Stored dataset items:
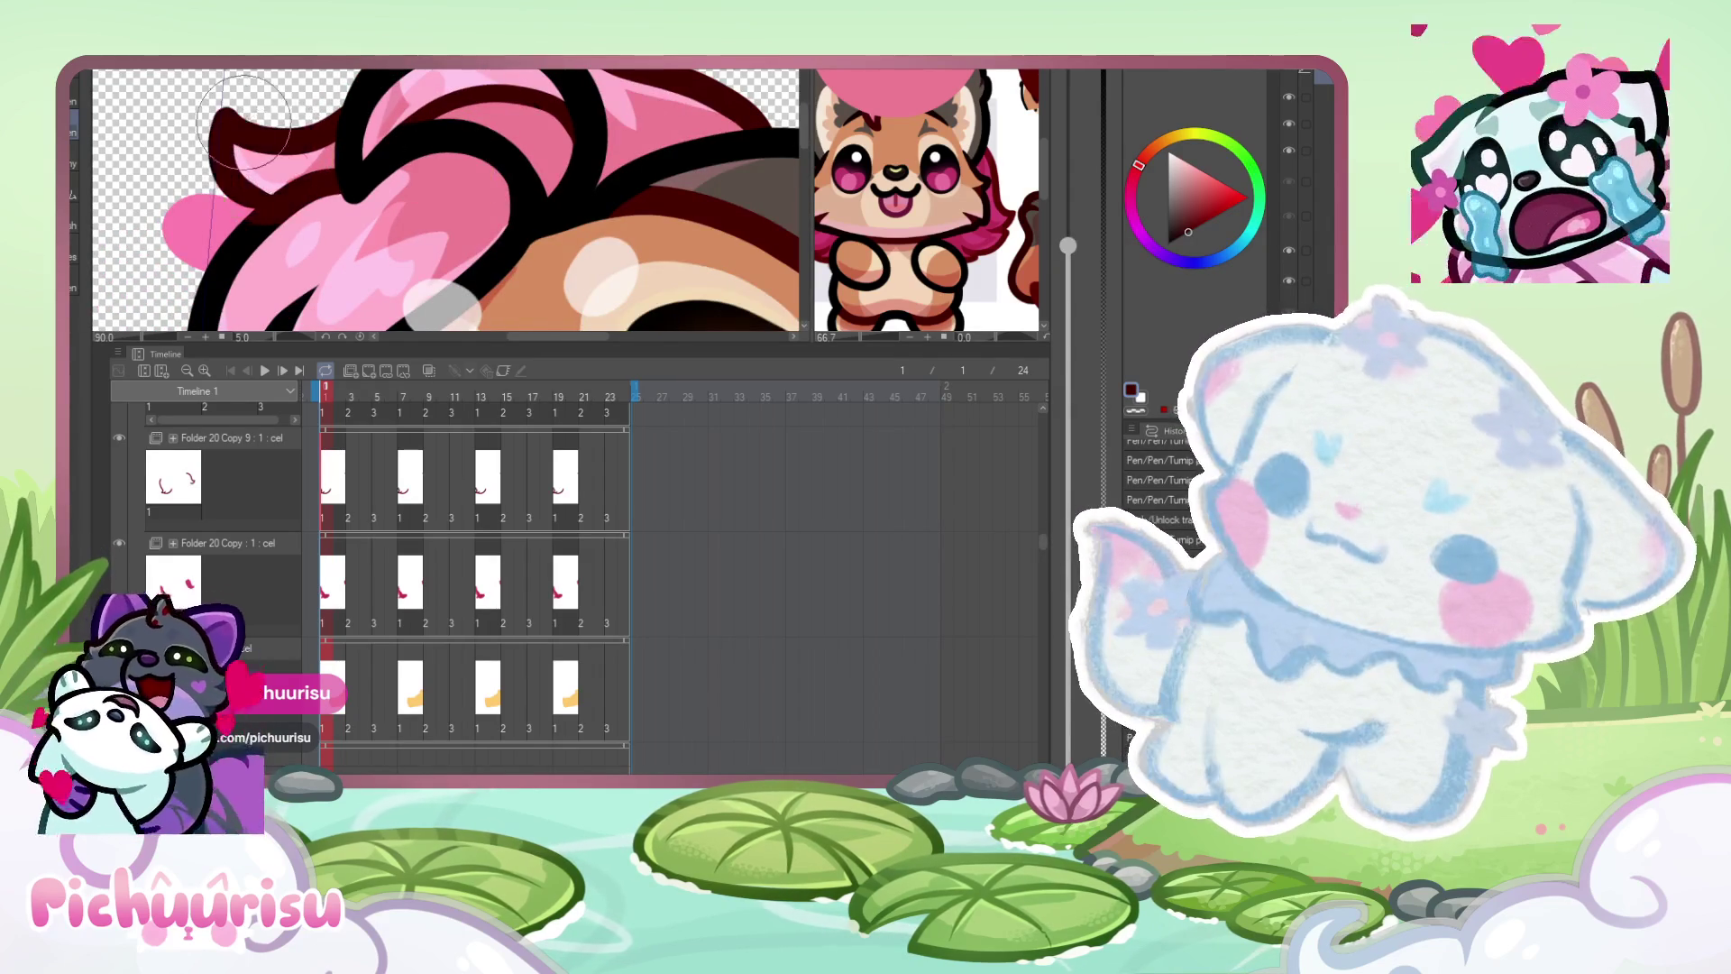
- Shrink the brush one step and eyedrop the artwork's dark red as the drawing colour
scroll(248, 136, "down", 2)
scroll(261, 216, "up", 1)
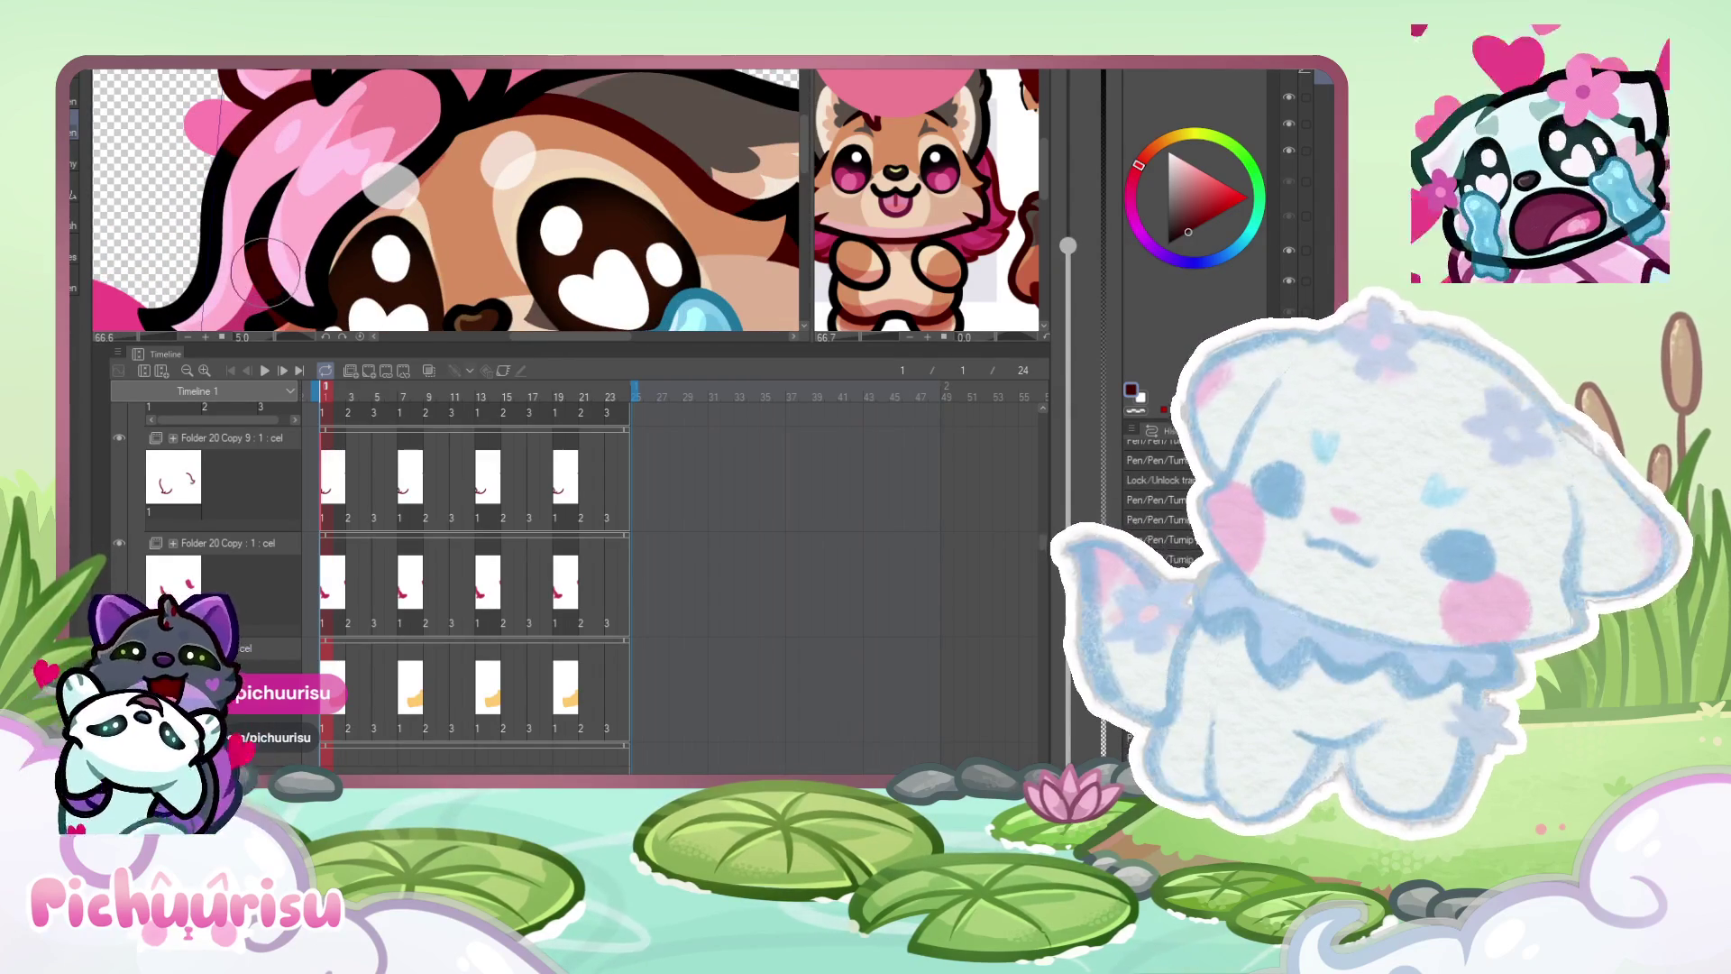
scroll(216, 289, "down", 2)
scroll(160, 312, "up", 1)
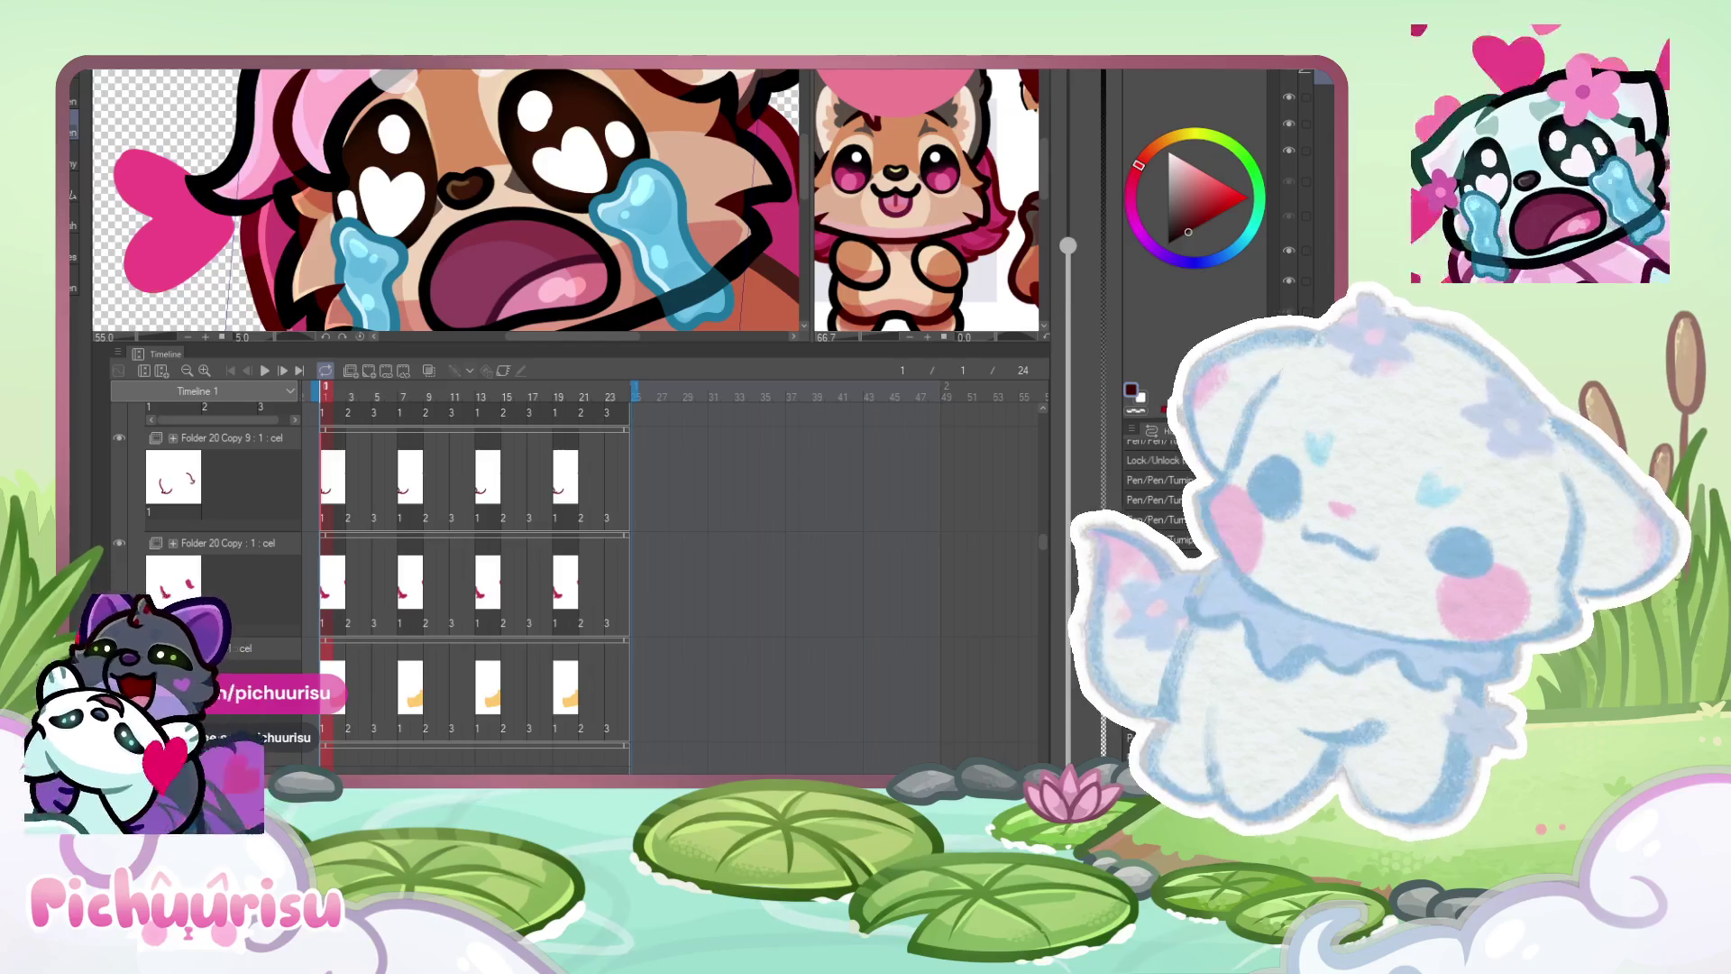
key("bracketleft")
key("bracketleft")
key("bracketleft")
scroll(212, 236, "up", 3)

TASK TO COMPLETE:
Where does "down" appear in the records above? Copy each line that holds it.

ANSWER TO THIS PROBLEM:
scroll(248, 136, "down", 2)
scroll(216, 289, "down", 2)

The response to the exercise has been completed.